L’ouverture au dialogue avec les groupes djihadistes serait-elle la réponse à tous les maux ? Selon Ibrahim Yahaya Ibrahim, analyste principal pour la région du Sahel à l’International Crisis Group, la question a le mérite d’être posée. D’ailleurs, lui en est persuadé, il faut que le dialogue s’installe. Toutefois, la France, très engagée dans la région, y est fermement opposée.
Dans leur rapport «Speaking with the “Bad Guys”: Toward Dialogue with Central Mali’s Jihadist», l’International Crisis Group revient sur l’idée d’entamer des négociations. Selon eux, il existe à ce jour une possibilité de discuter avec la Katiba Macina, groupe dirigé par l’islamiste Amadou Koufa. Une initiative crédible pour beaucoup qui déplorent à ce jour l’absence d’une “bonne option” afin d’aider la situation à se décanter et libérer le Mali de la constante menace islamiste. Pire encore, le conflit semble s’intensifier au Mali ou le nombre de victimes ne cesse d’augmenter.
Négocier, une idée de 2017
L’idée d’un dialogue elle, a été ouverte dès 2017, à l’occasion d’une Conférence d’entente nationale. Depuis, celle-ci est quelque peu tombée aux oubliettes avant d’être finalement remise au goût du jour. Le choix de la Katiba Macina lui, n’est d’ailleurs pas anodin. Contrairement aux groupes d’Al-Qaida ou de Daesh, celui-ci est directement né dans les entrailles du Mali.
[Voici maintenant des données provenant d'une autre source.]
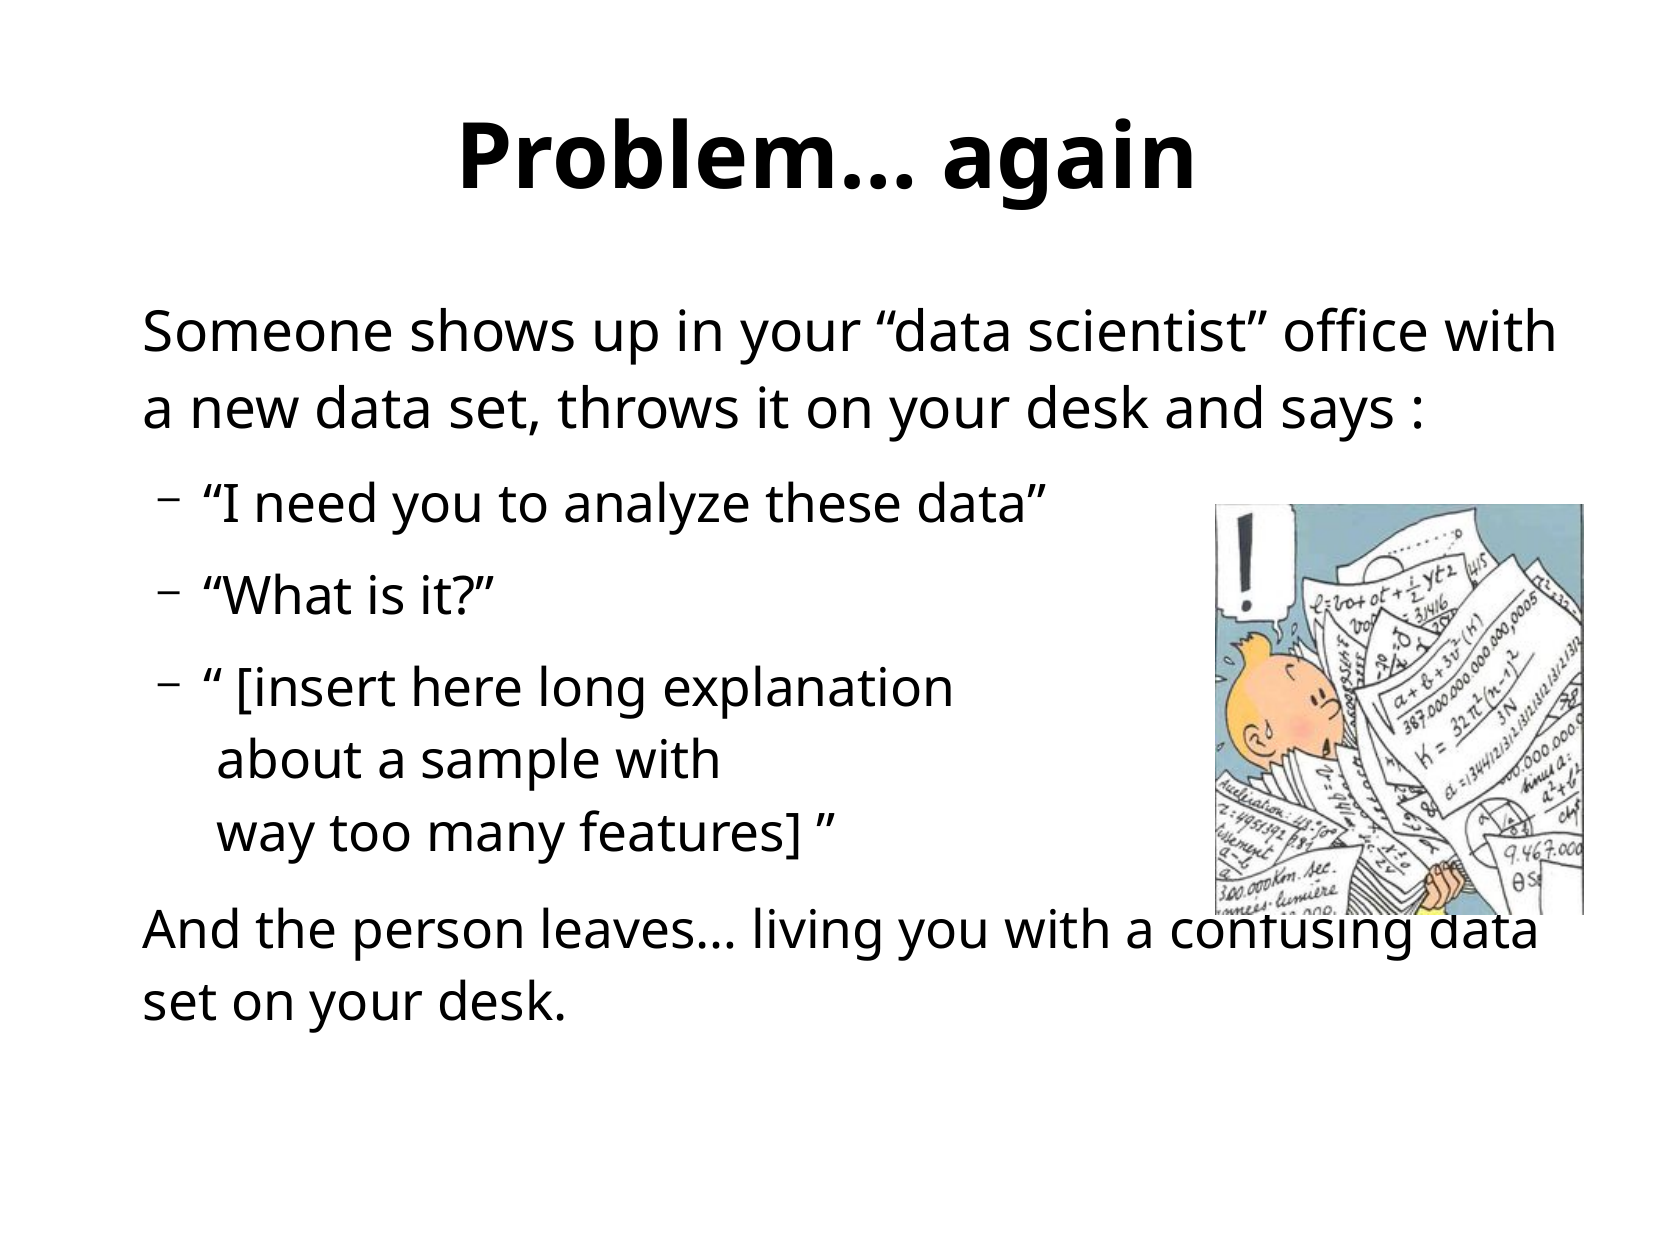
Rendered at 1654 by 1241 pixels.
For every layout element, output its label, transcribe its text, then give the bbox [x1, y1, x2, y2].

list Someone shows up in your “data scientist” office with a new data set, throws it on your desk and says : “I need you to analyze these data” “What is it?” “ [insert here long explanation about a sample with way too many features] ” And the person leaves… living you with a confusing data set on your desk. [82, 290, 1571, 1096]
title Problem… again [82, 49, 1571, 257]
picture [1215, 504, 1584, 916]
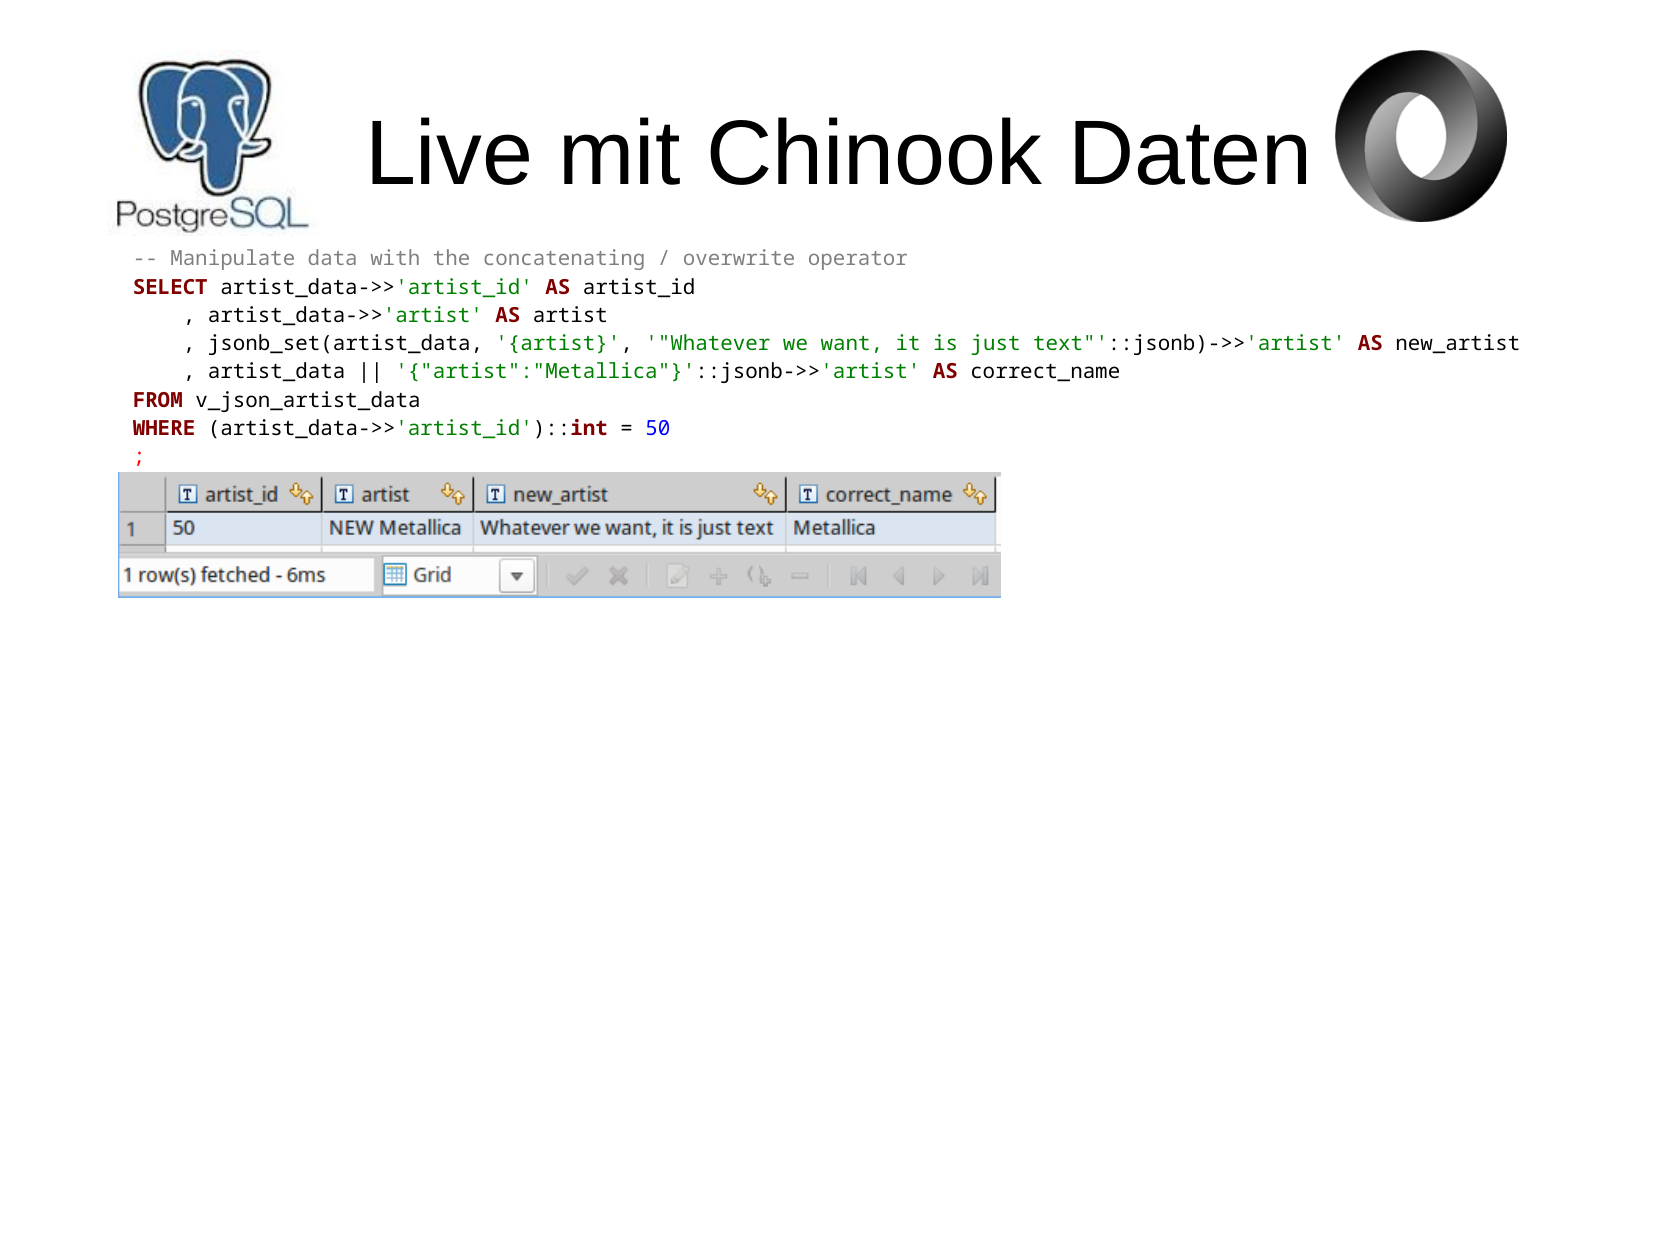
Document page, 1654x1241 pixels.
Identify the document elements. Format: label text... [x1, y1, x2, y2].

picture [58, 50, 356, 237]
text_box -- Manipulate data with the concatenating / overwrite operator SELECT artist_data->>'artist_id' AS artist_id , artist_data->>'artist' AS artist , jsonb_set(artist_data, '{artist}', '"Whatever we want, it is just text"'::jsonb)->>'artist' AS new_artist , artist_data || '{"artist":"Metallica"}'::jsonb->>'artist' AS correct_name FROM v_json_artist_data WHERE (artist_data->>'artist_id')::int = 50 ; [118, 236, 1607, 448]
picture [1335, 50, 1507, 222]
picture [118, 472, 1001, 598]
title Live mit Chinook Daten [82, 49, 1571, 257]
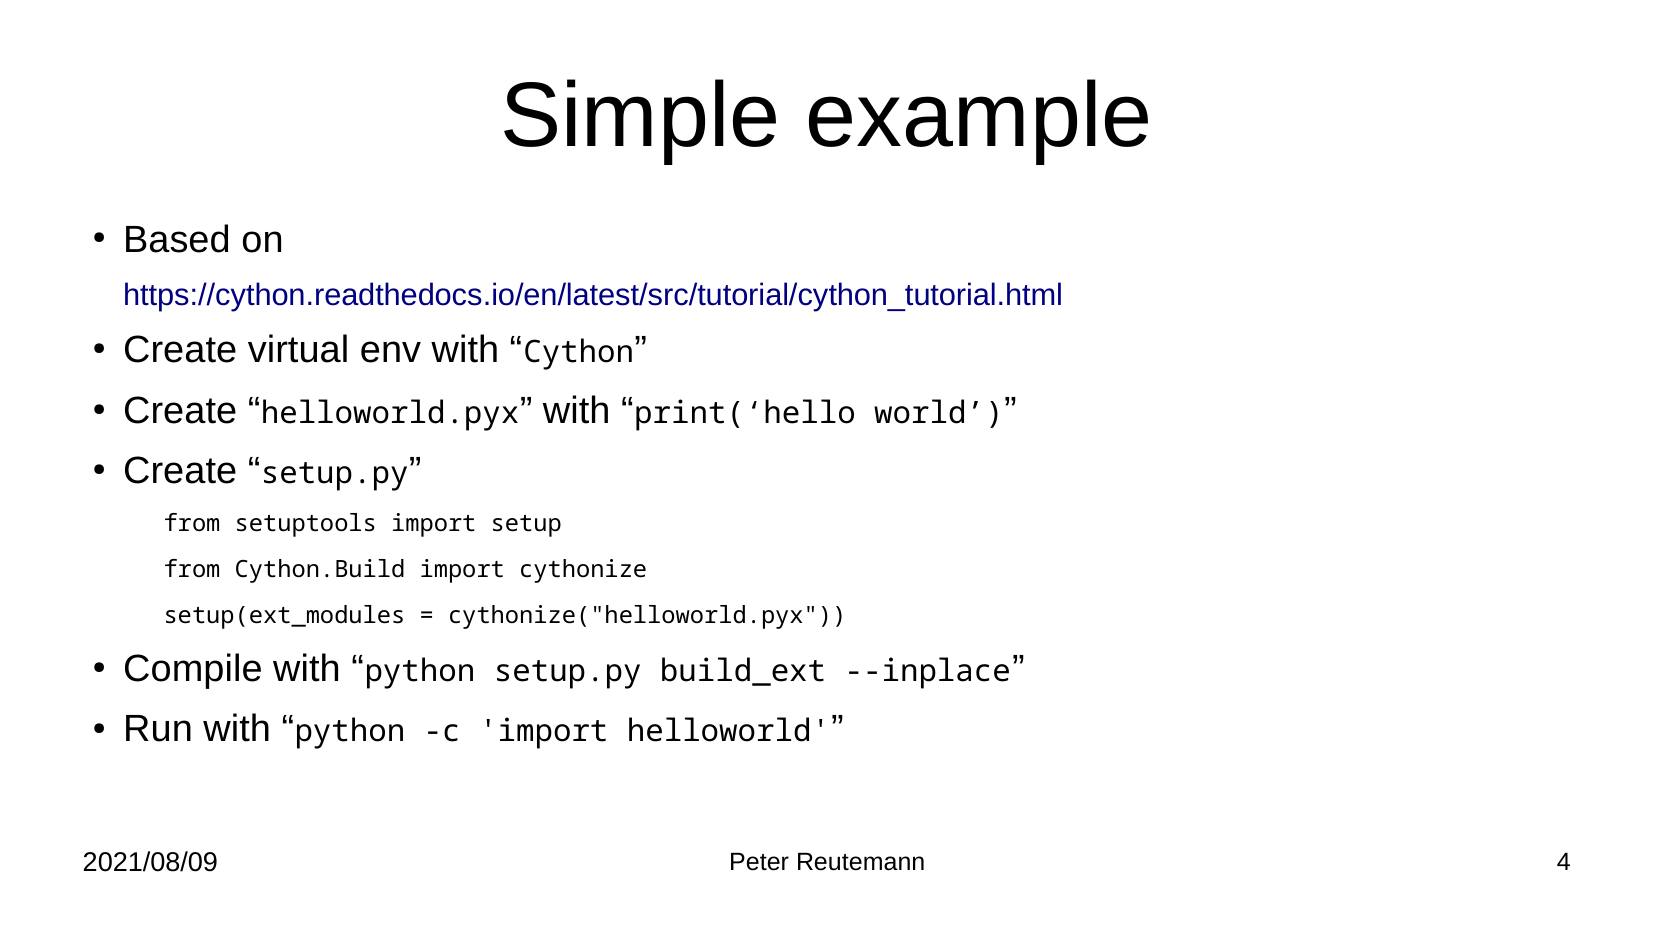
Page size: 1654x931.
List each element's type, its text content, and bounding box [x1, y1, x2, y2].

title Simple example [82, 37, 1571, 193]
list Based on https://cython.readthedocs.io/en/latest/src/tutorial/cython_tutorial.html Create virtual env with “Cython” Create “helloworld.pyx” with “print(‘hello world’)” Create “setup.py” from setuptools import setup from Cython.Build import cythonize setup(ext_modules = cythonize("helloworld.pyx")) Compile with “python setup.py build_ext --inplace” Run with “python -c 'import helloworld'” [82, 217, 1571, 758]
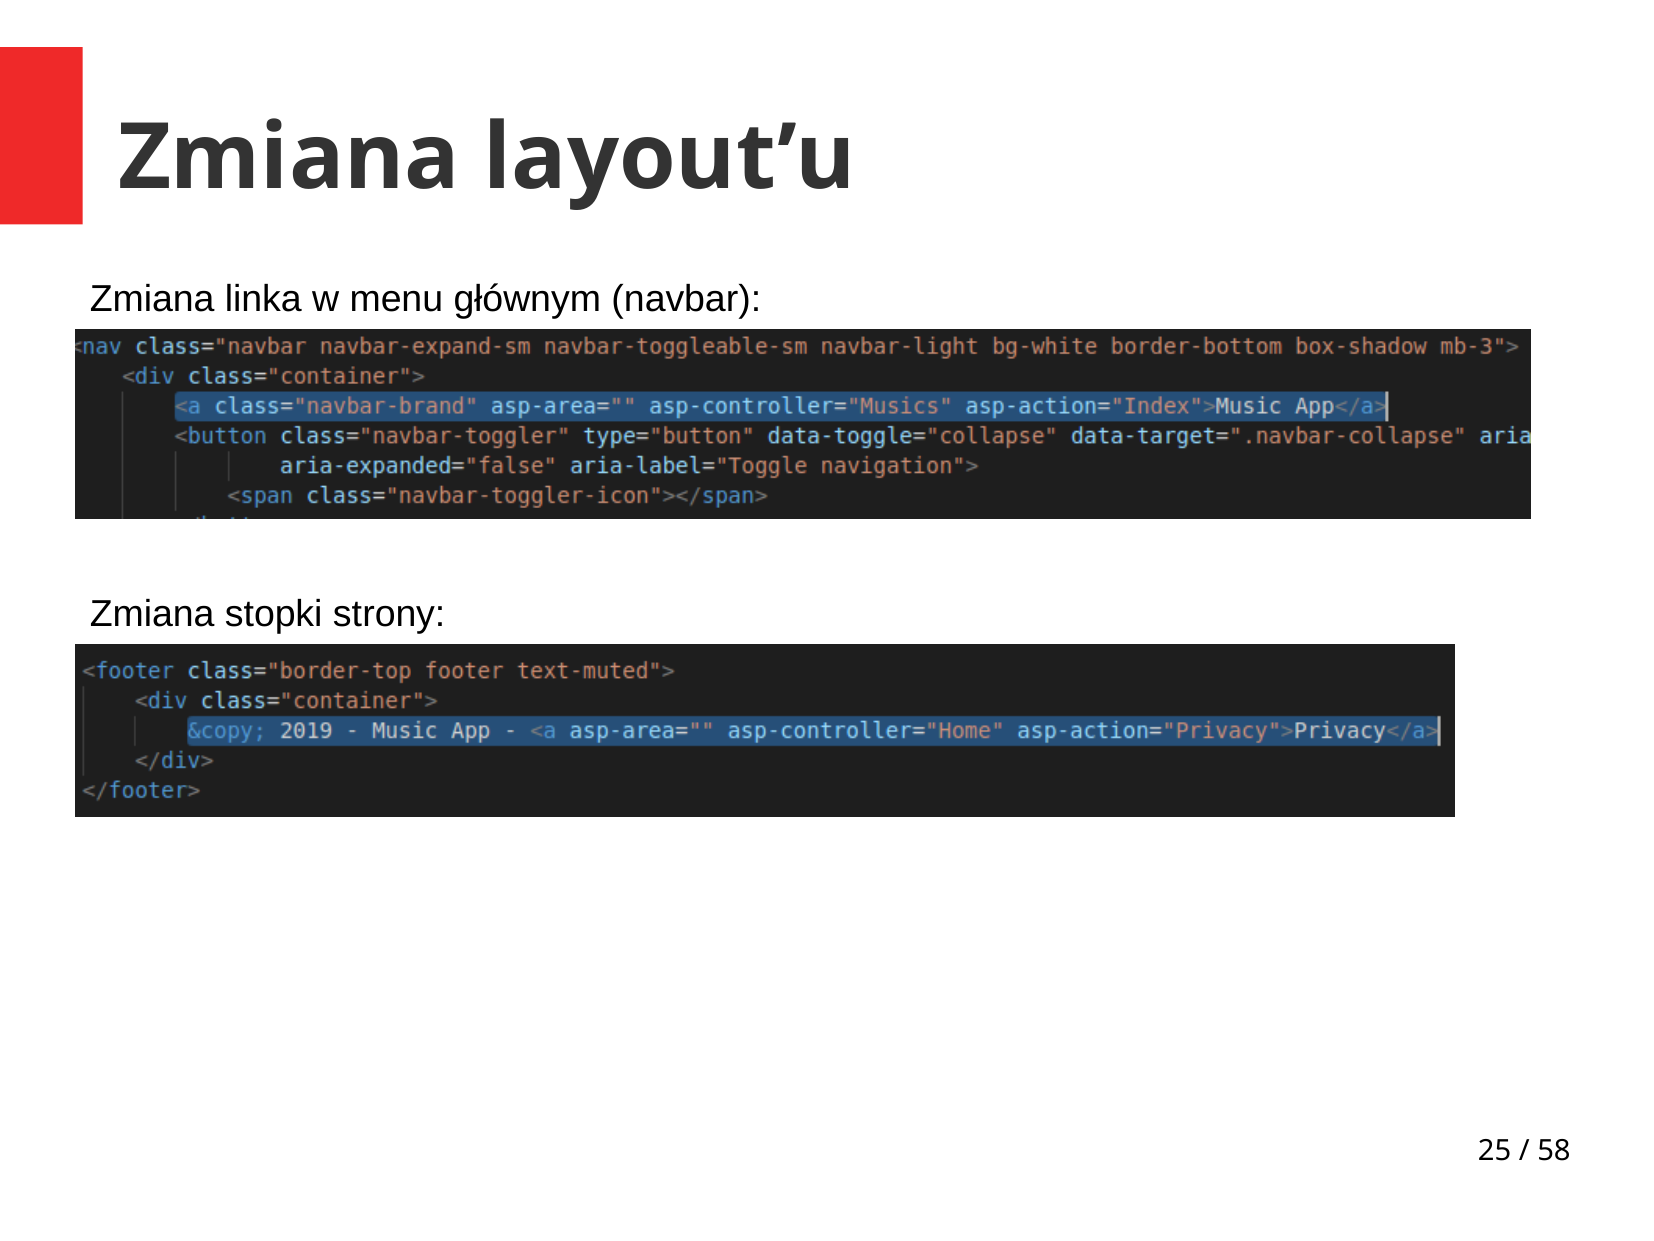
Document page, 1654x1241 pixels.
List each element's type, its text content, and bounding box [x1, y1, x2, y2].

text_box Zmiana linka w menu głównym (navbar): [75, 270, 1186, 327]
picture [75, 329, 1531, 519]
picture [75, 644, 1455, 817]
text_box Zmiana stopki strony: [75, 585, 1216, 642]
title Zmiana layout’u [118, 49, 1571, 257]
De plus, le leader peul du groupe est un local et ne cesse de jouer sur ce point afin de recruter de nouveaux membres. Localisé dans le centre du pays, là où les attaques sont de plus en plus fréquentes, il pourrait s’agir ici d’une excellente première approche afin de mettre en place cette stratégie qui, si elle est risquée, permettrait d’endiguer des violences de plus en plus inquiétantes.
De nombreux obstacles
Les cellules de la Katiba Macina, bien qu’éparpillée, gravitent autour d’un noyau de combattants entraînés et au fait des méthodes militaires. La voix d’Amadou Koufa, entendue et respectée a effectivement énormément d’importance et le pouvoir d’influence qu’il détient sur ses hommes est assez important. En revanche, il existe à ce jour, quelques obstacles contraignants. Outre le refus des autorités françaises de négocier, l’État malien semble être encore quelque peu frileux à cette idée. Enfin, il va falloir réussir à convaincre les djihadistes de la réelle volonté de vouloir collaborer, eux qui voient le Mali comme une nation loin d’être en accord avec leurs idéaux. Ces derniers réclament l’instauration de leur vision de l’Islam à tous les Maliens, mais aussi et surtout la fin des relations avec l’Occident et la France notamment. Une vision trop éloignée de ce à quoi le Mali tient.
La France doit s’ouvrir à de nouvelles solutions
Enfin, la Katiba Macina est une petite composante du Jnim, groupe dont les leaders ont prêté allégeance à Al-Qaida. Résultat, Amadou Koufa ne dispose pas de toutes les libertés et les marges de manœuvres sont forcément réduites. Même s’il tient les rênes de son organisation, la pression de ses alliés pourrait être telle qu’il pourrait finalement décider de couper le dialogue. Dans tous les cas, une solution va devoir être trouvée et mise sur la table, au risque de voir la France s’embourber au Mali comme a pu le faire Washington en Afghanistan où la lutte sur place pouvait s’apparenter à la continuité de la lutte contre les actions terroristes menées sur son sol.